Co należy zrobić:
Według fragmentu o ustawianiu anteny satelitarnej, po której stronie konwertera na Hotbirda musi znajdować się konwerter na Astrę, gdy patrzy się na antenę od przodu?
··· Cytowany fragment
Krok 3: Ustawienie drugiego satelity (Astra 19.2°E)
Gdy masz już stabilny i mocny sygnał z Hotbirda, pora na dodanie Astry. Patrząc na antenę od przodu, konwerter na Astrę musi znajdować się po lewej stronie konwertera na Hotbirda.
- W przypadku Monoblocka: Sprawa jest prosta. Ponieważ kąt między konwerterami jest stały, odbiór z Astry powinien pojawić się automatycznie. Wystarczy, że w ustawieniach dekodera skonfigurujesz porty DiSEqC (o czym za chwilę).
- W przypadku zestawu "zez": Teraz musisz precyzyjnie ustawić drugi konwerter na uchwycie. Przełącz dekoder na kanał z Astry. Delikatnie przesuwaj drugi konwerter w lewo/prawo oraz góra/dół, aż złapiesz sygnał. To wymaga cierpliwości. Gdy znajdziesz maksymalną jakość sygnału z Astry, dokręć mocowanie drugiego konwertera.
Krok 4: Konfiguracja dekodera
Ostatni etap to poinformowanie dekodera, jak ma korzystać z naszej nowej instalacji. Niezależnie czy masz dekoder Polsat Box 4K, Canal+ Ultrabox+ 4K czy inny, procedura jest podobna. Wejdź w menu, następnie w ustawienia, instalację lub ustawienia anteny.
······
··· Dostarczone dane
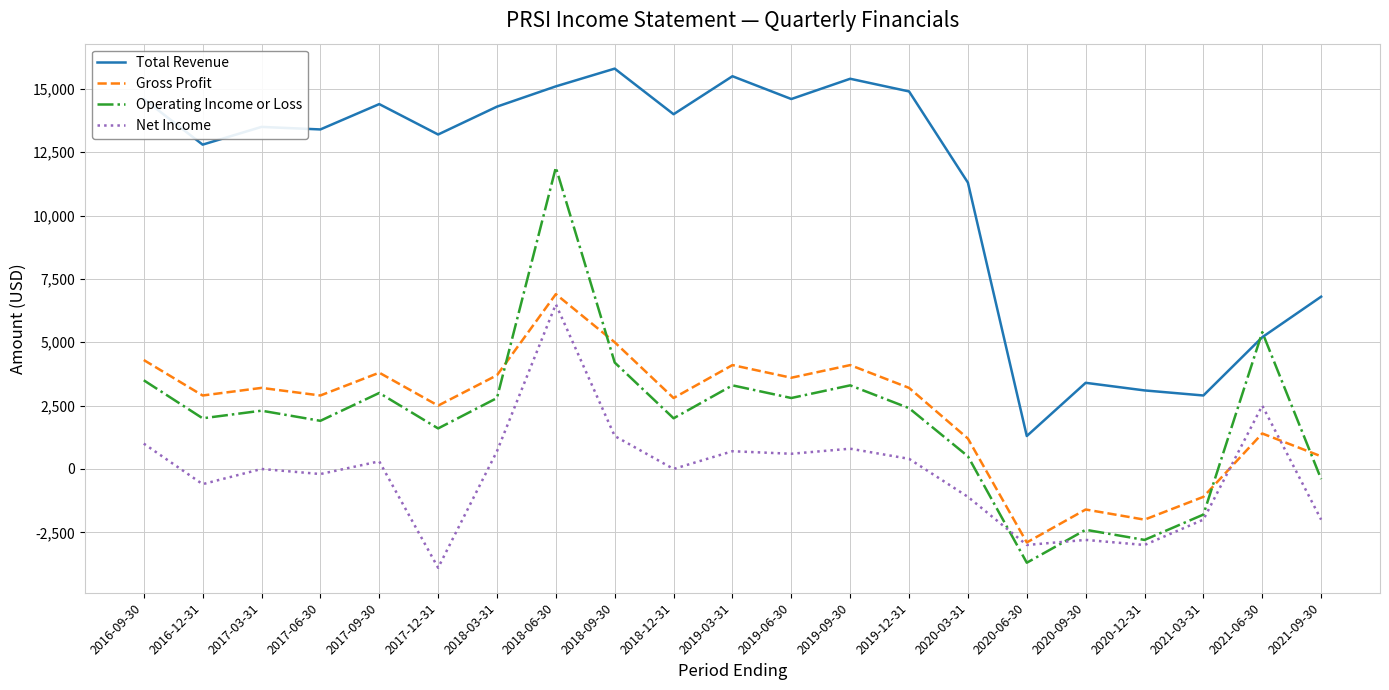

At which label is Total Revenue closest to 8550?

2021-09-30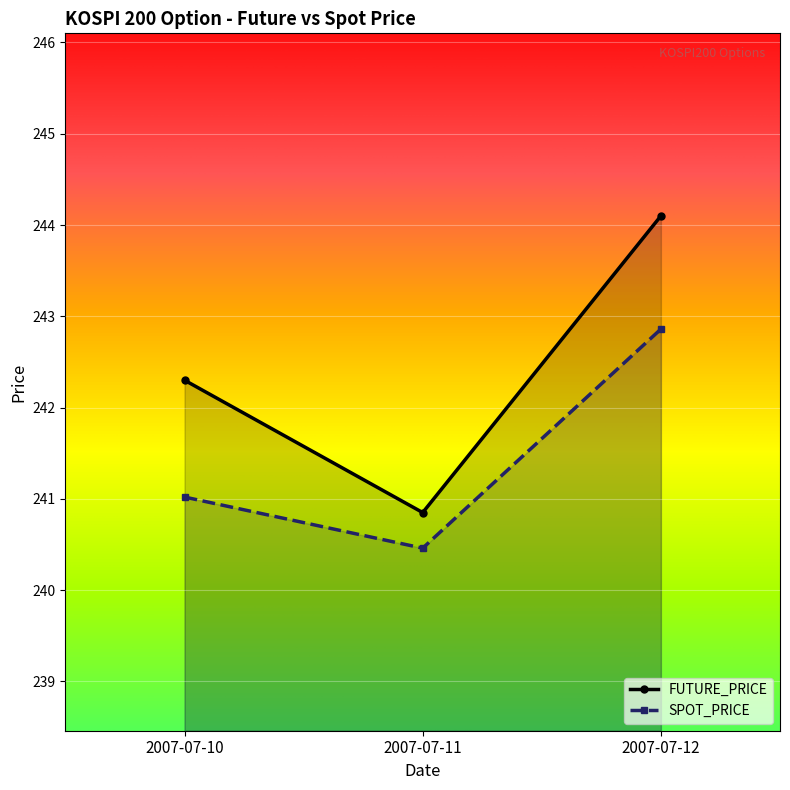

Between 2007-07-12 and 2007-07-11, which is larger?

2007-07-12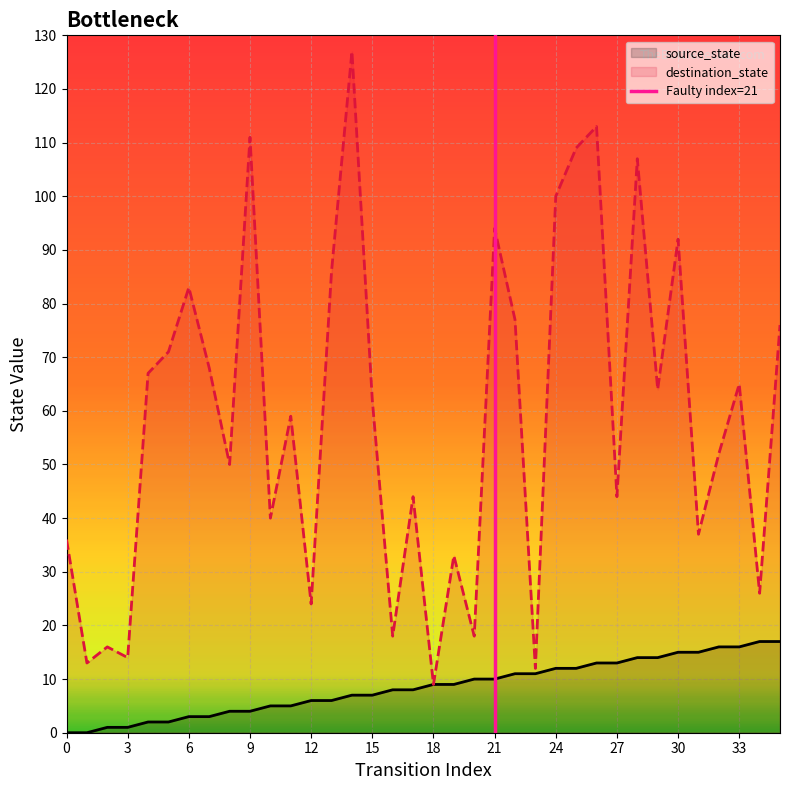

The destination_state series shows 24 at 12. True or false?

True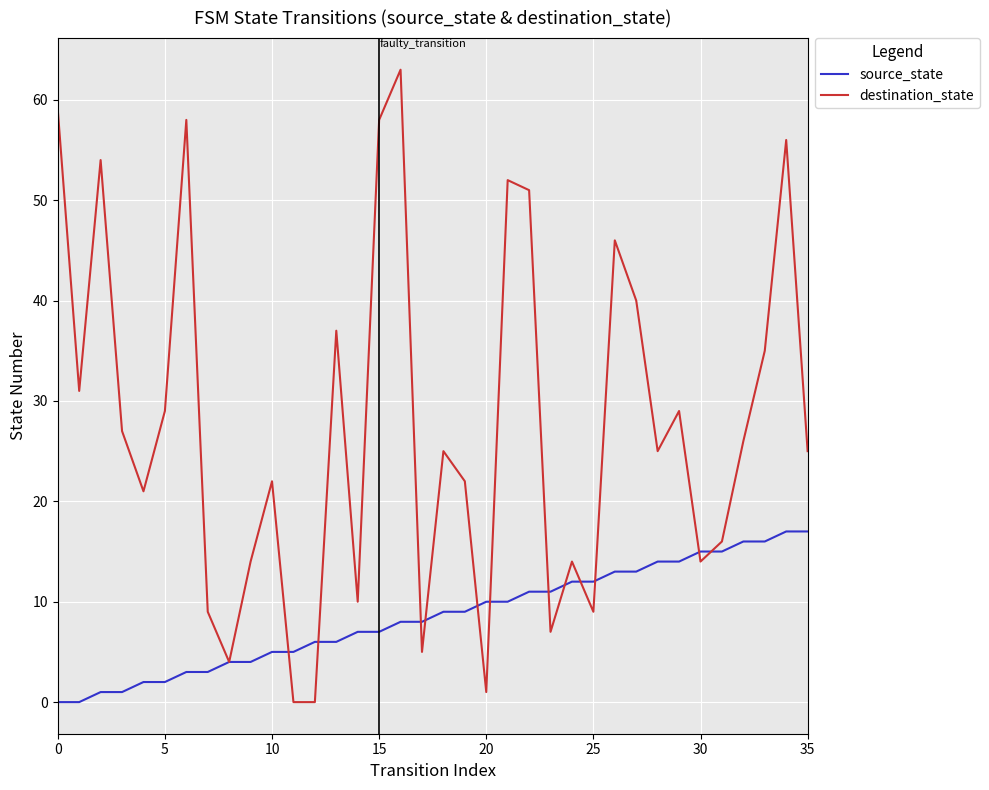

List the series in order of their overall mean, lowest first.

source_state, destination_state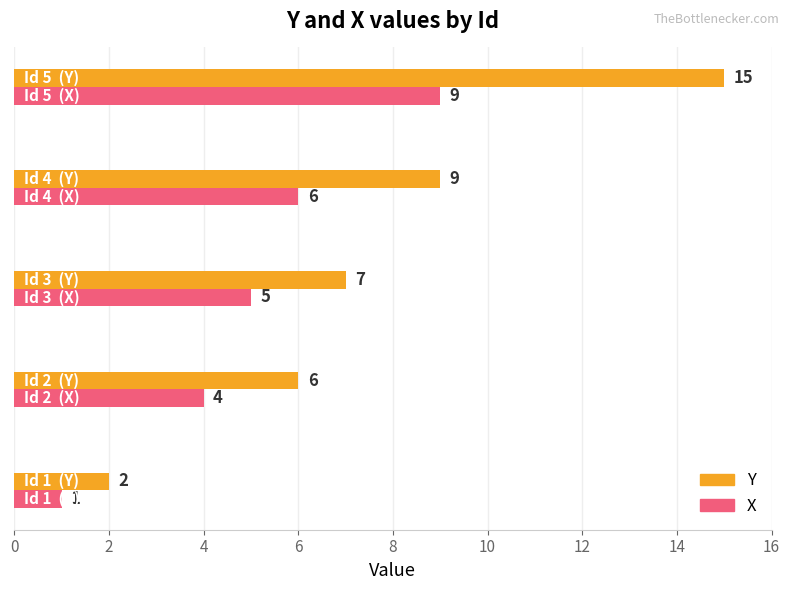

Which series has the largest total across all categories?

Y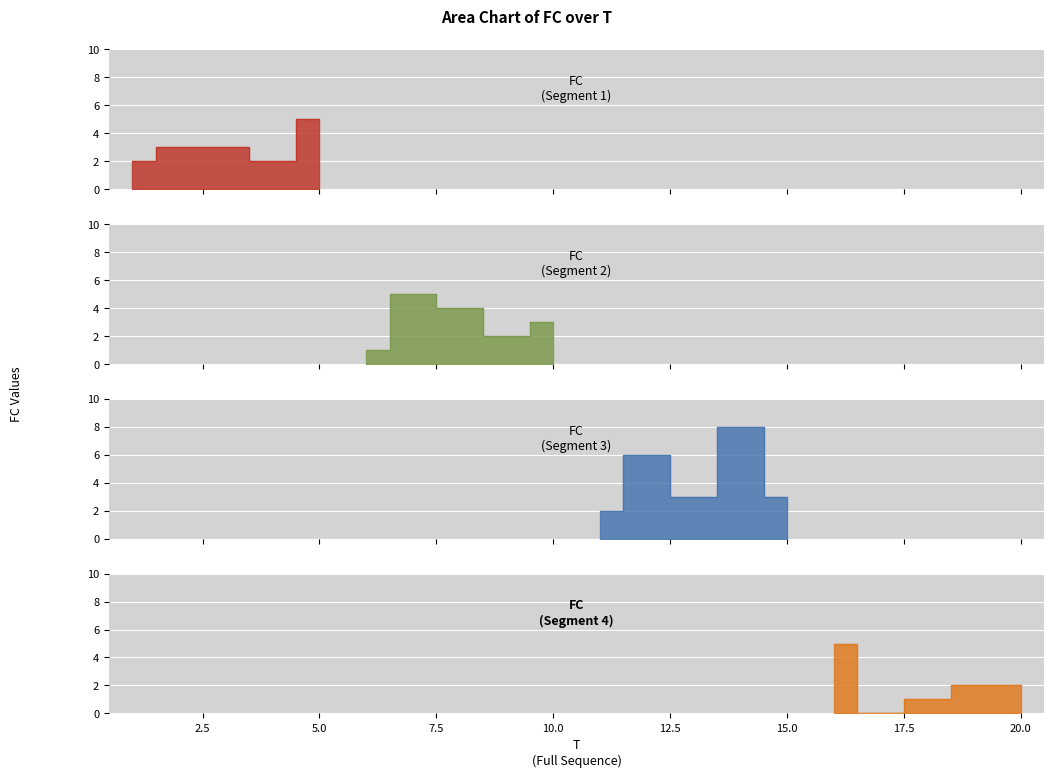

What is the approximate value at 13?

3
······
Rozwiązanie zadania:
Konwerter na Astrę musi znajdować się po lewej stronie konwertera na Hotbirda.